What to work on: Copy every line of the material precisely.

= = =

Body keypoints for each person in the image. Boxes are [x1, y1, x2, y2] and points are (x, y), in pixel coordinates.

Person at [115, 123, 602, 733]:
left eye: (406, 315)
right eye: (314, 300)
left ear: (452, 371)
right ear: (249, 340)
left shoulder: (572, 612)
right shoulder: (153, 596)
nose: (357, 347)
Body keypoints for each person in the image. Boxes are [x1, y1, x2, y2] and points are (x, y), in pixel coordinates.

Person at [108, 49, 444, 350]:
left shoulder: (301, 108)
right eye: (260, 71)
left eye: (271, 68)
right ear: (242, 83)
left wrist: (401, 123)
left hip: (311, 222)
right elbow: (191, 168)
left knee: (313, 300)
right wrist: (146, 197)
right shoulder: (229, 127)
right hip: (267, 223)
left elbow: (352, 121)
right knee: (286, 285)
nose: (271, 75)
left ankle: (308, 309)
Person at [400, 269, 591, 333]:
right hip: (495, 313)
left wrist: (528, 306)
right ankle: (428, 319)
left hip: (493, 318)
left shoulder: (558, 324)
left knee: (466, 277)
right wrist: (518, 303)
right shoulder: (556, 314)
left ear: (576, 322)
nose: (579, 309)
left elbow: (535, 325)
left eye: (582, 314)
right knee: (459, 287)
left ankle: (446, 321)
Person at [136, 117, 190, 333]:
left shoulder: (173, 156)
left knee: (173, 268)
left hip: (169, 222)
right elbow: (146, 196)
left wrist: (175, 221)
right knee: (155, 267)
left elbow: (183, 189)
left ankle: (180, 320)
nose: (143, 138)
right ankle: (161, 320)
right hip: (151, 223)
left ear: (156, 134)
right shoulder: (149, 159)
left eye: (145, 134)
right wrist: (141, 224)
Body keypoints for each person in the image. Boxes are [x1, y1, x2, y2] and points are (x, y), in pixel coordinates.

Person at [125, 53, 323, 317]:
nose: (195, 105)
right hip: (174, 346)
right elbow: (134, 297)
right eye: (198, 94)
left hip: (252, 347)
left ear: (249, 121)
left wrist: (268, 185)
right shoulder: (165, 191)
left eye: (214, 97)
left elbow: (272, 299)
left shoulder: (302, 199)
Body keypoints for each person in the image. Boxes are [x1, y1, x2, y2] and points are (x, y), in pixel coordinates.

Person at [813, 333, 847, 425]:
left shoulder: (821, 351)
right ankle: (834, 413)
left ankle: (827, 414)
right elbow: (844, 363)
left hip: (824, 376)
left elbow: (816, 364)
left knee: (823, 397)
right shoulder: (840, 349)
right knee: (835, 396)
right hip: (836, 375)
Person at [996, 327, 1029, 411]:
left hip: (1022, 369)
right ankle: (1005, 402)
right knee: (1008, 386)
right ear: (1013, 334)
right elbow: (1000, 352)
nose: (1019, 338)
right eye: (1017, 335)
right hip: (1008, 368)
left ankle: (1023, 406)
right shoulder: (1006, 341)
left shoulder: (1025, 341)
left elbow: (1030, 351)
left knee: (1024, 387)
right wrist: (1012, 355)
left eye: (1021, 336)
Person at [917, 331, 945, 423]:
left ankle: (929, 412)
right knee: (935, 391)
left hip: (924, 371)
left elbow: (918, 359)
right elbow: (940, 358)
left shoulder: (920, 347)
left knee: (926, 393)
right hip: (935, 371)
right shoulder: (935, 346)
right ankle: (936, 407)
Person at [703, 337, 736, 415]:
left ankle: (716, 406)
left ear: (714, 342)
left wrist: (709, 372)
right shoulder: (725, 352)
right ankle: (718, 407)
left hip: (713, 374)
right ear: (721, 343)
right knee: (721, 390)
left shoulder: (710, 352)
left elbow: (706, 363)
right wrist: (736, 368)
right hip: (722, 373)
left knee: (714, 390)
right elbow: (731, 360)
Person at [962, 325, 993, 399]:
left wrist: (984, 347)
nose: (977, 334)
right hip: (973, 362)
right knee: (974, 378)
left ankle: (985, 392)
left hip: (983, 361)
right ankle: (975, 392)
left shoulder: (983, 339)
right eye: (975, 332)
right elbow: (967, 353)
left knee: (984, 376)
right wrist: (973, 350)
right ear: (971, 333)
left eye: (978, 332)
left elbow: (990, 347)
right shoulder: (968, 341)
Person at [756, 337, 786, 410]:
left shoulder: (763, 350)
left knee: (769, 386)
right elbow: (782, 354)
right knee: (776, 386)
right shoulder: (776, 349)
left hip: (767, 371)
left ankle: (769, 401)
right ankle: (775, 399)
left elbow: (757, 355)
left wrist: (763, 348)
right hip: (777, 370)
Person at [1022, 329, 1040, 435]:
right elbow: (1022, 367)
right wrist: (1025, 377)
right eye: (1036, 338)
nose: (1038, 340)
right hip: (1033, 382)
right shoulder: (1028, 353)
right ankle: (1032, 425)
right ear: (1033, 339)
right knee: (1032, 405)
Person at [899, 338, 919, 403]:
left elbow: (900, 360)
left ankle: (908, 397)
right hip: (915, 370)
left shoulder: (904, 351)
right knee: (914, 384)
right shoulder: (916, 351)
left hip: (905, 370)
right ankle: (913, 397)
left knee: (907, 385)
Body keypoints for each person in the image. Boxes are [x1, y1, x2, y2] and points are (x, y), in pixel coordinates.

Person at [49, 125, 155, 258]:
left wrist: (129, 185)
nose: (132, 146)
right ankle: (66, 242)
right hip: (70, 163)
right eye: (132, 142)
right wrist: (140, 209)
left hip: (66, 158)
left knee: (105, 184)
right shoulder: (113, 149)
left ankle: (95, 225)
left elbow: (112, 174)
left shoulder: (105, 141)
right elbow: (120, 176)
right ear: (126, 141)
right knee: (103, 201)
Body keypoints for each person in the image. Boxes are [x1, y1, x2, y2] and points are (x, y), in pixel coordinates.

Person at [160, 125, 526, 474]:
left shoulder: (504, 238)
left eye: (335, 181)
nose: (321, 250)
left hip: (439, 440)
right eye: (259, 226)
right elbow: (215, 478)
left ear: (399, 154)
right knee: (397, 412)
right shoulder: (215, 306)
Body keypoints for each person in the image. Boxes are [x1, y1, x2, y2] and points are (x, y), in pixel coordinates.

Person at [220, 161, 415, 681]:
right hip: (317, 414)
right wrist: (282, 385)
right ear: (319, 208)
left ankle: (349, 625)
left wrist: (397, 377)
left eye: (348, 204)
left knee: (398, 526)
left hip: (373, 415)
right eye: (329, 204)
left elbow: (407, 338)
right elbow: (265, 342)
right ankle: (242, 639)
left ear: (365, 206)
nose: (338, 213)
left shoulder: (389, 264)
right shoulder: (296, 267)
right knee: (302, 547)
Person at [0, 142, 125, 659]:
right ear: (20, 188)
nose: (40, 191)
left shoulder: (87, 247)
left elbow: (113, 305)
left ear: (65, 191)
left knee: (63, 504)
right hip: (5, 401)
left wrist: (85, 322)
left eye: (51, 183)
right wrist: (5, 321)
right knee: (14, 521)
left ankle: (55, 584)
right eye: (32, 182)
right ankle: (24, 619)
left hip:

= = =

Solved problem:
Body keypoints for each person in the image. Boxes are [x1, y1, x2, y2] and points are (x, y), in pixel coordinates.

Person at [115, 123, 602, 733]:
left eye: (406, 315)
right eye: (314, 300)
left ear: (452, 371)
right ear: (249, 340)
left shoulder: (572, 612)
right shoulder: (153, 596)
nose: (357, 347)
Body keypoints for each person in the image. Boxes are [x1, y1, x2, y2] and points are (x, y), in pixel coordinates.

Person at [108, 49, 444, 350]:
left shoulder: (301, 108)
right eye: (260, 71)
left eye: (271, 68)
right ear: (242, 83)
left wrist: (401, 123)
left hip: (311, 222)
right elbow: (191, 168)
left knee: (313, 300)
right wrist: (146, 197)
right shoulder: (229, 127)
right hip: (267, 223)
left elbow: (352, 121)
right knee: (286, 285)
nose: (271, 75)
left ankle: (308, 309)
Person at [400, 269, 591, 333]:
right hip: (495, 313)
left wrist: (528, 306)
right ankle: (428, 319)
left hip: (493, 318)
left shoulder: (558, 324)
left knee: (466, 277)
right wrist: (518, 303)
right shoulder: (556, 314)
left ear: (576, 322)
nose: (579, 309)
left elbow: (535, 325)
left eye: (582, 314)
right knee: (459, 287)
left ankle: (446, 321)
Person at [136, 117, 190, 333]:
left shoulder: (173, 156)
left knee: (173, 268)
left hip: (169, 222)
right elbow: (146, 196)
left wrist: (175, 221)
right knee: (155, 267)
left elbow: (183, 189)
left ankle: (180, 320)
nose: (143, 138)
right ankle: (161, 320)
right hip: (151, 223)
left ear: (156, 134)
right shoulder: (149, 159)
left eye: (145, 134)
right wrist: (141, 224)
Body keypoints for each person in the image. Boxes are [x1, y1, x2, y2] and points are (x, y), in pixel coordinates.

Person at [125, 53, 323, 317]:
nose: (195, 105)
right hip: (174, 346)
right elbow: (134, 297)
right eye: (198, 94)
left hip: (252, 347)
left ear: (249, 121)
left wrist: (268, 185)
right shoulder: (165, 191)
left eye: (214, 97)
left elbow: (272, 299)
left shoulder: (302, 199)
Body keypoints for each person in the image. Boxes are [x1, y1, x2, y2] and points are (x, y), in pixel coordinates.

Person at [813, 333, 847, 425]:
left shoulder: (821, 351)
right ankle: (834, 413)
left ankle: (827, 414)
right elbow: (844, 363)
left hip: (824, 376)
left elbow: (816, 364)
left knee: (823, 397)
right shoulder: (840, 349)
right knee: (835, 396)
right hip: (836, 375)
Person at [996, 327, 1029, 411]:
left hip: (1022, 369)
right ankle: (1005, 402)
right knee: (1008, 386)
right ear: (1013, 334)
right elbow: (1000, 352)
nose: (1019, 338)
right eye: (1017, 335)
right hip: (1008, 368)
left ankle: (1023, 406)
right shoulder: (1006, 341)
left shoulder: (1025, 341)
left elbow: (1030, 351)
left knee: (1024, 387)
right wrist: (1012, 355)
left eye: (1021, 336)
Person at [917, 331, 945, 423]:
left ankle: (929, 412)
right knee: (935, 391)
left hip: (924, 371)
left elbow: (918, 359)
right elbow: (940, 358)
left shoulder: (920, 347)
left knee: (926, 393)
right hip: (935, 371)
right shoulder: (935, 346)
right ankle: (936, 407)
Person at [703, 337, 736, 415]:
left ankle: (716, 406)
left ear: (714, 342)
left wrist: (709, 372)
right shoulder: (725, 352)
right ankle: (718, 407)
left hip: (713, 374)
right ear: (721, 343)
right knee: (721, 390)
left shoulder: (710, 352)
left elbow: (706, 363)
right wrist: (736, 368)
right hip: (722, 373)
left knee: (714, 390)
right elbow: (731, 360)
Person at [962, 325, 993, 399]:
left wrist: (984, 347)
nose: (977, 334)
right hip: (973, 362)
right knee: (974, 378)
left ankle: (985, 392)
left hip: (983, 361)
right ankle: (975, 392)
left shoulder: (983, 339)
right eye: (975, 332)
right elbow: (967, 353)
left knee: (984, 376)
right wrist: (973, 350)
right ear: (971, 333)
left eye: (978, 332)
left elbow: (990, 347)
right shoulder: (968, 341)
Person at [756, 337, 786, 410]:
left shoulder: (763, 350)
left knee: (769, 386)
right elbow: (782, 354)
right knee: (776, 386)
right shoulder: (776, 349)
left hip: (767, 371)
left ankle: (769, 401)
right ankle: (775, 399)
left elbow: (757, 355)
left wrist: (763, 348)
right hip: (777, 370)
Person at [1022, 329, 1040, 435]:
right elbow: (1022, 367)
right wrist: (1025, 377)
right eye: (1036, 338)
nose: (1038, 340)
right hip: (1033, 382)
right shoulder: (1028, 353)
right ankle: (1032, 425)
right ear: (1033, 339)
right knee: (1032, 405)
Person at [899, 338, 919, 403]:
left elbow: (900, 360)
left ankle: (908, 397)
right hip: (915, 370)
left shoulder: (904, 351)
right knee: (914, 384)
right shoulder: (916, 351)
left hip: (905, 370)
right ankle: (913, 397)
left knee: (907, 385)
Body keypoints for each person in the image. Boxes are [x1, y1, x2, y2] and points are (x, y), in pixel coordinates.

Person at [49, 125, 155, 258]:
left wrist: (129, 185)
nose: (132, 146)
right ankle: (66, 242)
right hip: (70, 163)
right eye: (132, 142)
right wrist: (140, 209)
left hip: (66, 158)
left knee: (105, 184)
right shoulder: (113, 149)
left ankle: (95, 225)
left elbow: (112, 174)
left shoulder: (105, 141)
right elbow: (120, 176)
right ear: (126, 141)
right knee: (103, 201)
Body keypoints for each person in the image. Boxes are [x1, y1, x2, y2] and points are (x, y), in pixel coordinates.

Person at [160, 125, 526, 474]:
left shoulder: (504, 238)
left eye: (335, 181)
nose: (321, 250)
left hip: (439, 440)
right eye: (259, 226)
right elbow: (215, 478)
left ear: (399, 154)
right knee: (397, 412)
right shoulder: (215, 306)
Body keypoints for each person in the image. Boxes are [x1, y1, x2, y2] and points are (x, y), in pixel coordinates.

Person at [220, 161, 415, 681]:
right hip: (317, 414)
right wrist: (282, 385)
right ear: (319, 208)
left ankle: (349, 625)
left wrist: (397, 377)
left eye: (348, 204)
left knee: (398, 526)
left hip: (373, 415)
right eye: (329, 204)
left elbow: (407, 338)
right elbow: (265, 342)
right ankle: (242, 639)
left ear: (365, 206)
nose: (338, 213)
left shoulder: (389, 264)
right shoulder: (296, 267)
right knee: (302, 547)
Person at [0, 142, 125, 659]:
right ear: (20, 188)
nose: (40, 191)
left shoulder: (87, 247)
left elbow: (113, 305)
left ear: (65, 191)
left knee: (63, 504)
right hip: (5, 401)
left wrist: (85, 322)
left eye: (51, 183)
right wrist: (5, 321)
right knee: (14, 521)
left ankle: (55, 584)
right eye: (32, 182)
right ankle: (24, 619)
left hip:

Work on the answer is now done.